We have other pieces to this fabulous dining set which include, the large sideboard we currently have listed, an extending dining table with 6 leaves and custom table pads, and 12 matching chairs including 2 armchairs and 10 side chairs. Please contact us if you are interested in the whole set. We have decided to list the pieces separately but would love to keep it all together. It has been in the same family as a set for almost 100 years. See below for some information on the maker.
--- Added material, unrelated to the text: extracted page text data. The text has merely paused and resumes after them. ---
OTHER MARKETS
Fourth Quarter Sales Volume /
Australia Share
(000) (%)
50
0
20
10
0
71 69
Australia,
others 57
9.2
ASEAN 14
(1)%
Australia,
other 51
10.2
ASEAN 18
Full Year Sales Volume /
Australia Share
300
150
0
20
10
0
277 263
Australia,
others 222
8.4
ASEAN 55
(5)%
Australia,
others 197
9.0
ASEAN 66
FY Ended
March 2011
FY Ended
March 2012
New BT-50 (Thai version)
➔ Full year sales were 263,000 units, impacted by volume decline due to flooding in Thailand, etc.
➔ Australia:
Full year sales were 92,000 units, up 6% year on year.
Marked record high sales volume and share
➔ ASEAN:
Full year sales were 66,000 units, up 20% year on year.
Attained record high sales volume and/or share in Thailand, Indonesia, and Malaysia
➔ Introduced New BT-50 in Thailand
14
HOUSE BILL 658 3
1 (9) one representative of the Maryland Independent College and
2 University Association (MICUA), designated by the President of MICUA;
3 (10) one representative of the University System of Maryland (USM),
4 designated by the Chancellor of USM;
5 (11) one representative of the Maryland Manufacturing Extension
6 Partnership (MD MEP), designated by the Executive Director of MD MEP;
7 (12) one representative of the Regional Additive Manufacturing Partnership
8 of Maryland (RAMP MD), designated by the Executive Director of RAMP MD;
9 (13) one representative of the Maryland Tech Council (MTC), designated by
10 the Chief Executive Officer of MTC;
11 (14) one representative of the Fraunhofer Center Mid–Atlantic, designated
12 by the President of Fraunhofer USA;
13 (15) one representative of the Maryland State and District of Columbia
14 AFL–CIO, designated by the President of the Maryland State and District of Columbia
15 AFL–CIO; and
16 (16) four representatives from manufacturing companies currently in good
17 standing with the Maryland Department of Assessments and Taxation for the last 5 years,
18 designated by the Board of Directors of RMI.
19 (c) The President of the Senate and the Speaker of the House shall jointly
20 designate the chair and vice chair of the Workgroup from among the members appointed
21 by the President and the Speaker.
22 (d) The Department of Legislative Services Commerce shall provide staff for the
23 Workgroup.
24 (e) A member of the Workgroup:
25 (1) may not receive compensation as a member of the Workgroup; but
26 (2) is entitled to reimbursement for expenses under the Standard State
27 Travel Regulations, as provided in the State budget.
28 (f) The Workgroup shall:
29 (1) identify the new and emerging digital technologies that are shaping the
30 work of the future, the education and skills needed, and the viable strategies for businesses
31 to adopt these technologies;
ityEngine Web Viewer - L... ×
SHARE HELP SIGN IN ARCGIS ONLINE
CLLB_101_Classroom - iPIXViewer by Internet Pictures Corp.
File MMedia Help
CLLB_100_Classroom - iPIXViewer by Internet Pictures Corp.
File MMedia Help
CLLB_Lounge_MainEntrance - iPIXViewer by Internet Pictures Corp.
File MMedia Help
W.K. Cowan Company, 1894 to 1916.
A Great Part of American Furniture History
A brief History of William Kennett Cowan:
W K Cowan (b 10/24/1869); Grad. Chicago Manual Training School 1889; Trained in architecture with Henry Ives Cobb (Chicago Varnish Co. Building, the Columbian Exposition, Newberry Library, Liberty Tower in Manhattan, and the King Edward Hotel in Toronto, and other notable places); Cowan designed and supervised all of the plumbing and "related fixtures" for the Columbian Exposition in 1893 Chicago.
In 1894 he started a special furniture business, which incorporated in 1901 with him as President and General Manager; by 1905 he had build one of the largest furniture factories in Chicago at 605 Lake Shore Drive at the foot of Ohio and Ontario Sts. Their Retail Store was at 203-207 Michigan Ave. This business was often called "Cowan Cabinet Made Furniture". They imported furniture until 1898 (English made, mainly). In 1898 they produced a wondrous catalog of their own furniture of hand crafted Mahogany and Circassian (European burled) Walnut with a "modest use of other decorative woods". The Univ. of CA has an online digitized copy: its worth ogling. For a while they were the top of the furniture business with retail sales outlets in big named stores throughout the USA.
They fell onto hard times and sold all their remaining inventory, etc. to the Gimbel Bros. of Philadelphia in 1916. They still maintained a small furniture business until about 1920. Mr. Cowan died at his home (1422 N. State St. Chicago)in 1928.